Stream processing problem
I think the io
interface and Iterator
are 2 of rust's great strengths - to write similar code in a langauge like C is to invite disaster - a small mistake or lack of understanding leads to crashes or remote code execution. I have the following use case, and when I understand how to implement it I think I will understand streams completely.
Use case
My use case is processing the riff
format. This format is used as a container format for things like wav
, amongst others. The format is as follows (shamelessly ripped off from Microsoft WAVE soundfile format). (I am using a simplified version of the format that captures the key features I need to understand).
File format
The format is as follows:
-
4 bytes ascii - the ascii bytes for "RIFF" (in hex:
0x52 0x49 0x46 0x46
) - 4 bytes uint (little-endian) - The length of the stream/file excluding the first field and this field (this means the maximum size is ~ 3GB)
-
4 bytes ascii - the format of the riff file (e.g. "WAVE" in hex:
0x57 0x41 0x56 0x45
)
Followed by 0 or more chunks with the following format
-
4 bytes ascii - the name of the chunk (e.g. "test" in hex:
0x74 0x65 0x73 0x74
) - 4 bytes uint (little-endian) - The length of the chunk content (excluding name or length)

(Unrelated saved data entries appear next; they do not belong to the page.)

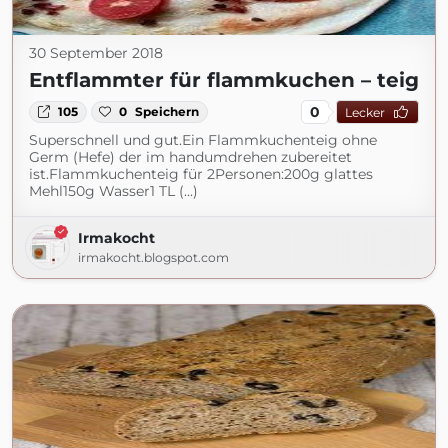
30 September 2018
Entflammter für flammkuchen – teig
0
105
0
Speichern
Lecker
Superschnell und gut.Ein Flammkuchenteig ohne
Germ (Hefe) der im handumdrehen zubereitet
ist.Flammkuchenteig für 2Personen:200g glattes
Mehl150g Wasser1 TL (...)
Irmakocht
irmakocht.blogspot.com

- variable - The content of the chunk
Rust Library Interface
I want to create a rust library with the following characteristics:
- Extract the structure where possible, but don't where not (pass through calls to
Read
) - Be as fast as possible (0 allocations)

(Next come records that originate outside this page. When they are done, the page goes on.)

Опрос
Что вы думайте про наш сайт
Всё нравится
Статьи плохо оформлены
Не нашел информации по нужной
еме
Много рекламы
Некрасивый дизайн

- Be easy to use, and easy to compose with other libraries, not making any assumptions about the stream beyond the format above
- Handle errors gracefully
With that in mind, I see the core structs
as follows
struct Riff<R: Read> {
reader: R,
name: [u8; 4],
size: u32,
}
struct RiffChunk<R: Read> {
reader: R,
name: [u8; 4],
size: u32,
}
with the following methods
impl<R: Read> Iterator for Riff<R> {
type Item = RiffChunk<R>;
fn next(&mut self) -> Option<RiffChunk<R>> { ... }
}
impl<R: Read> Read for RiffChunk<R> {
fn read(&mut self, buf: &mut [u8]) -> Result<usize> { ... }
}
so the stream is converted to an iterator of streams. (I'm ignoring details of getting fixed size values, as this is easy (all lives on stack and is small, so just copy
)).
This is the point at which I'm a bit stuck. There will have to be some lifetime restrictions: e.g. no reads from a RiffChunk
after next()
has been called on the parent Riff
. The library will (I assume) want to move
the Read
er into the Riff
struct, and then provide an into_inner
method to recover the raw stream if necessary.
Questions
- How do I implement the above interface? Do I need helper structs (my guess is yes)?
- What should the Error type look like? Ideally layout errors should contain the underlying
Read
er with no data consumed, so a higher level library could choose to do error recovery if they wanted. With IO errors it's probably not possible to recover the stream.
I hope all this makes sense. I'm really excited about using Rust to safely process streaming data without any unnecessary allocations - and it feels like the only barrier is my understanding.